Source records:
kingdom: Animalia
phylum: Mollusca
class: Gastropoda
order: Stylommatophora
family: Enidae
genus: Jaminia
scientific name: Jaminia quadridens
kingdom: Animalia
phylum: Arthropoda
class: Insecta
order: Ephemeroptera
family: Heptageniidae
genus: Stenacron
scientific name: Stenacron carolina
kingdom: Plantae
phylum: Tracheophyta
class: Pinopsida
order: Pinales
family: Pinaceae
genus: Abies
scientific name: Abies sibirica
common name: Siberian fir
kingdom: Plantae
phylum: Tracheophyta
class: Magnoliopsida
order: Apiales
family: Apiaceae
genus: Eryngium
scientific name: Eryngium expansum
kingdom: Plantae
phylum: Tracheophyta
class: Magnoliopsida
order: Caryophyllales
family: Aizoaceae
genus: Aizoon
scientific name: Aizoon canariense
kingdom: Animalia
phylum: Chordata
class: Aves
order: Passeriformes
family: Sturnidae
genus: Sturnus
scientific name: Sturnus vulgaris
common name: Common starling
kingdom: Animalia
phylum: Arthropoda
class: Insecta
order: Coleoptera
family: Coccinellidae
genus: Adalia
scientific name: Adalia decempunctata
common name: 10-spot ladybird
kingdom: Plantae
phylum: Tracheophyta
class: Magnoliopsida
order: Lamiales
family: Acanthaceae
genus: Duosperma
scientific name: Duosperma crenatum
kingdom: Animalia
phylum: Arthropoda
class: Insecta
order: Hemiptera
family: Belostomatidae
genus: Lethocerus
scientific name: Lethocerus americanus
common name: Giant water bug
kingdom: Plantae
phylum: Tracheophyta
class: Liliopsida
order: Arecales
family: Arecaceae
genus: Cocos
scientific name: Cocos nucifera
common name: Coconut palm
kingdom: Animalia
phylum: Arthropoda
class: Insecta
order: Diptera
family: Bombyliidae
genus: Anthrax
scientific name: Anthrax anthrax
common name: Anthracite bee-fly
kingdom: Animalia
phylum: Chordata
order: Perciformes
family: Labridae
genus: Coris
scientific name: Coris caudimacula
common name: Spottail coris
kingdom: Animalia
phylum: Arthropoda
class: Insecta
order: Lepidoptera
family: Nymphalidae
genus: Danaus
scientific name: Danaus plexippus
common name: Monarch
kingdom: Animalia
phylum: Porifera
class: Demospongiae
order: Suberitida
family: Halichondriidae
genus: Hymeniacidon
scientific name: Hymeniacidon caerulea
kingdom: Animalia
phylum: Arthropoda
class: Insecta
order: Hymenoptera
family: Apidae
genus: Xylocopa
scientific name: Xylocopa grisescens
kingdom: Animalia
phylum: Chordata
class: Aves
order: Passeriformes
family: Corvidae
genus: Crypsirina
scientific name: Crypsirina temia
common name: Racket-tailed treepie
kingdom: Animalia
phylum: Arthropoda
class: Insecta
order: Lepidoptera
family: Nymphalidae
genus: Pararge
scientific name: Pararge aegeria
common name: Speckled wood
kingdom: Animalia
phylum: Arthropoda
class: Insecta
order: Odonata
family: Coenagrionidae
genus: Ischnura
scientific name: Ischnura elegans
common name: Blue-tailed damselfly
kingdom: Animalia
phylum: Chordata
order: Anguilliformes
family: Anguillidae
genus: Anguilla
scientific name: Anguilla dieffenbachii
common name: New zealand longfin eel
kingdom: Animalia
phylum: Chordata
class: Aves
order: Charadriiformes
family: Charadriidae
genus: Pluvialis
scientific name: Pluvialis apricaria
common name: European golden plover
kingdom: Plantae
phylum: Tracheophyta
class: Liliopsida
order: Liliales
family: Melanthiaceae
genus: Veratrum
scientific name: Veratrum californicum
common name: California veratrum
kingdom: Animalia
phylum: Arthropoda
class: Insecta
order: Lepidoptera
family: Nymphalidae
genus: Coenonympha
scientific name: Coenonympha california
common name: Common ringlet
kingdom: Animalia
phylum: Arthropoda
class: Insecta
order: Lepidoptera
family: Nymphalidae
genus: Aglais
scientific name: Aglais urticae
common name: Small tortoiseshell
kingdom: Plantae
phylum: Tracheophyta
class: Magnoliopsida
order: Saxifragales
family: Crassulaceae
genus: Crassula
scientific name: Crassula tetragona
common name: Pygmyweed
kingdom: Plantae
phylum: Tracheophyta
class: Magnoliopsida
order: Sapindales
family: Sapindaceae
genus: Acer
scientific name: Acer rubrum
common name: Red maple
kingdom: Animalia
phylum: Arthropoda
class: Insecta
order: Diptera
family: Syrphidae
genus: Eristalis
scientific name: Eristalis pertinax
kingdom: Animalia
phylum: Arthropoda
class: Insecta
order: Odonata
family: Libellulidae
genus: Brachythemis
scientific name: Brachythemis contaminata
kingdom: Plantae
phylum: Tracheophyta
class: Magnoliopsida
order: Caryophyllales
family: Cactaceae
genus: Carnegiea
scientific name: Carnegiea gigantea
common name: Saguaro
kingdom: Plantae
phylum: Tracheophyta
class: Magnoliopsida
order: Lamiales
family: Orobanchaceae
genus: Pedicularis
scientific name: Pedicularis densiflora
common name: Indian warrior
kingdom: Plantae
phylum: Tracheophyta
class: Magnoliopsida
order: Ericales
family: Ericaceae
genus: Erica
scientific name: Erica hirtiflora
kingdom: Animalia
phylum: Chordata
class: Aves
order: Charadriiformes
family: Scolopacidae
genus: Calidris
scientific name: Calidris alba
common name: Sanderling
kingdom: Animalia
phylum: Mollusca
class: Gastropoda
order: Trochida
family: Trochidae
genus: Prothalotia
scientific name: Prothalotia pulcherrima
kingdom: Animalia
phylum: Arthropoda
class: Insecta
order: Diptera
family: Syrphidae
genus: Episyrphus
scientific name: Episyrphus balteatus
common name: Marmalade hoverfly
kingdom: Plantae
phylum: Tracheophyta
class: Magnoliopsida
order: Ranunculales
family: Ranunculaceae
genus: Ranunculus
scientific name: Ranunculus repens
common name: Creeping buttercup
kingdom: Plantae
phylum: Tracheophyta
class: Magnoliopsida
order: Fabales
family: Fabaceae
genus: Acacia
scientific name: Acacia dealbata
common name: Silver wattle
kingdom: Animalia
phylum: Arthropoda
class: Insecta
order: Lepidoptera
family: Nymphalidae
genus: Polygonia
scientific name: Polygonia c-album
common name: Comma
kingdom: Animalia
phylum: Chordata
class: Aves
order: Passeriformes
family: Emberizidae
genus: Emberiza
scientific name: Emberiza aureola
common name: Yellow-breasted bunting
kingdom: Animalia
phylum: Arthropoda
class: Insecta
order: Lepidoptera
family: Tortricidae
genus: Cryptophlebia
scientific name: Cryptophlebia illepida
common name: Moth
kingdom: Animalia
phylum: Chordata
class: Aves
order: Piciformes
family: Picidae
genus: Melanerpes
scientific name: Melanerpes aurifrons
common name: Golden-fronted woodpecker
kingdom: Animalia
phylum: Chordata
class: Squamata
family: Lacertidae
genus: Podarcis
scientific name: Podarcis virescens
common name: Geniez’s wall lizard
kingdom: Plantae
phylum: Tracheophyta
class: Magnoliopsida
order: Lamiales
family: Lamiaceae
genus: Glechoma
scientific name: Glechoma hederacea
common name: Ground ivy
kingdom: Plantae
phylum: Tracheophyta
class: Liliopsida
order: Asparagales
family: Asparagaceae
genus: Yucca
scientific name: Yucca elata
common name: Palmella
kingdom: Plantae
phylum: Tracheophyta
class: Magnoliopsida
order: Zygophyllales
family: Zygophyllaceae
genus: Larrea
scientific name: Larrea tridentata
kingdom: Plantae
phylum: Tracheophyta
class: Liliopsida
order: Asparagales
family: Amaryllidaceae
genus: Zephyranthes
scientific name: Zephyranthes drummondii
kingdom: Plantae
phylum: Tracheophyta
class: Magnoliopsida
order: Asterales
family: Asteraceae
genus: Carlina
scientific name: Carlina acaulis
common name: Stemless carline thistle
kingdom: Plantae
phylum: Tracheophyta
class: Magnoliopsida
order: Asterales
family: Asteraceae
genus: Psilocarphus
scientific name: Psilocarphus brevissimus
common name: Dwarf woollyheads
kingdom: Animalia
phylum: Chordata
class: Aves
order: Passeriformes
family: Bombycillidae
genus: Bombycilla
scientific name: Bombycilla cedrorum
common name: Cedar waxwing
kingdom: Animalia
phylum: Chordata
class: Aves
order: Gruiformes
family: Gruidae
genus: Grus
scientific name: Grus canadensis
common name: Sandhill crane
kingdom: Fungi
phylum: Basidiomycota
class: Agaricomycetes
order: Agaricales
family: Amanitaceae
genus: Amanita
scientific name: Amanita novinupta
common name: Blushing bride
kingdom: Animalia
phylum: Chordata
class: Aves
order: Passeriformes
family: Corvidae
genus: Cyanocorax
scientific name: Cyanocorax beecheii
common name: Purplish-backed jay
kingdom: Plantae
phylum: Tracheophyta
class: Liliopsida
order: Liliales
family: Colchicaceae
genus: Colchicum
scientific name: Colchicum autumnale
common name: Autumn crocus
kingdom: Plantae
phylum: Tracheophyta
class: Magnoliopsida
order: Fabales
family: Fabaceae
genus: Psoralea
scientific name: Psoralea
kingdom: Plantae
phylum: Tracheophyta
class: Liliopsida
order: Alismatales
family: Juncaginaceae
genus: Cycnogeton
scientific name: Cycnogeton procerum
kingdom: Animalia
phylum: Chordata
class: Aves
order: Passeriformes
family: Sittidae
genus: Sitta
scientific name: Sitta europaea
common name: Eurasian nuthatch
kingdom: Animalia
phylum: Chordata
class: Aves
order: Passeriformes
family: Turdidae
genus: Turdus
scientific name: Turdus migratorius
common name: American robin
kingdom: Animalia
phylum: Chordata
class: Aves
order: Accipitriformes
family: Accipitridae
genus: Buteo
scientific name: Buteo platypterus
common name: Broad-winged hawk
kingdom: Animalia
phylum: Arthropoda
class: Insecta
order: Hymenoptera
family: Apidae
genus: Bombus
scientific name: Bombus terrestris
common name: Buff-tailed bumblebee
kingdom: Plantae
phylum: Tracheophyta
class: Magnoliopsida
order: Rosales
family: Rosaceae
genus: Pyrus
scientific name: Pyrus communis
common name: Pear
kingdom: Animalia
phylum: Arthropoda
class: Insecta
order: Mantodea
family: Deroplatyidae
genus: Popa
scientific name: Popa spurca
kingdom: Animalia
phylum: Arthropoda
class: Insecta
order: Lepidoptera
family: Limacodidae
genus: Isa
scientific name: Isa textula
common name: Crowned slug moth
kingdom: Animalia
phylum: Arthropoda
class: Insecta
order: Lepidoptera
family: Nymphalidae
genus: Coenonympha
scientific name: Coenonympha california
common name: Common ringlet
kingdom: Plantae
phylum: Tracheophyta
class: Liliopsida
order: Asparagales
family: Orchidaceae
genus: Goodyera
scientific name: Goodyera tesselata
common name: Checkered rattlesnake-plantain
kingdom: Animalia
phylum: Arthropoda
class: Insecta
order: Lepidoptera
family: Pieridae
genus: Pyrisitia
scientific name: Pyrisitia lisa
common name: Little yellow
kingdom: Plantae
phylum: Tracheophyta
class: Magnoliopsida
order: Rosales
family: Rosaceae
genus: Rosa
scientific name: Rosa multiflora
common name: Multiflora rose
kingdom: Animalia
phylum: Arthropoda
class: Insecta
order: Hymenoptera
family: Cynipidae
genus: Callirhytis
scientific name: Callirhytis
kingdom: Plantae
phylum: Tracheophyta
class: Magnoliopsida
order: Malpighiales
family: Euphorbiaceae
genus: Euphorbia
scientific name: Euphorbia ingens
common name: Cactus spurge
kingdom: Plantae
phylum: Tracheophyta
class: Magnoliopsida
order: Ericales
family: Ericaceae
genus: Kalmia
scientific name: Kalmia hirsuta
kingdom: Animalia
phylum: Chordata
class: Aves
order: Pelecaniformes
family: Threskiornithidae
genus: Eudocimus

The request:
Render the material from the line with "genus: Coris" up to and including the line with "genus: Crypsirina" as a numbered list, omitting any blank lines.

Problem solution:
1. genus: Coris
2. scientific name: Coris caudimacula
3. common name: Spottail coris
4. kingdom: Animalia
5. phylum: Arthropoda
6. class: Insecta
7. order: Lepidoptera
8. family: Nymphalidae
9. genus: Danaus
10. scientific name: Danaus plexippus
11. common name: Monarch
12. kingdom: Animalia
13. phylum: Porifera
14. class: Demospongiae
15. order: Suberitida
16. family: Halichondriidae
17. genus: Hymeniacidon
18. scientific name: Hymeniacidon caerulea
19. kingdom: Animalia
20. phylum: Arthropoda
21. class: Insecta
22. order: Hymenoptera
23. family: Apidae
24. genus: Xylocopa
25. scientific name: Xylocopa grisescens
26. kingdom: Animalia
27. phylum: Chordata
28. class: Aves
29. order: Passeriformes
30. family: Corvidae
31. genus: Crypsirina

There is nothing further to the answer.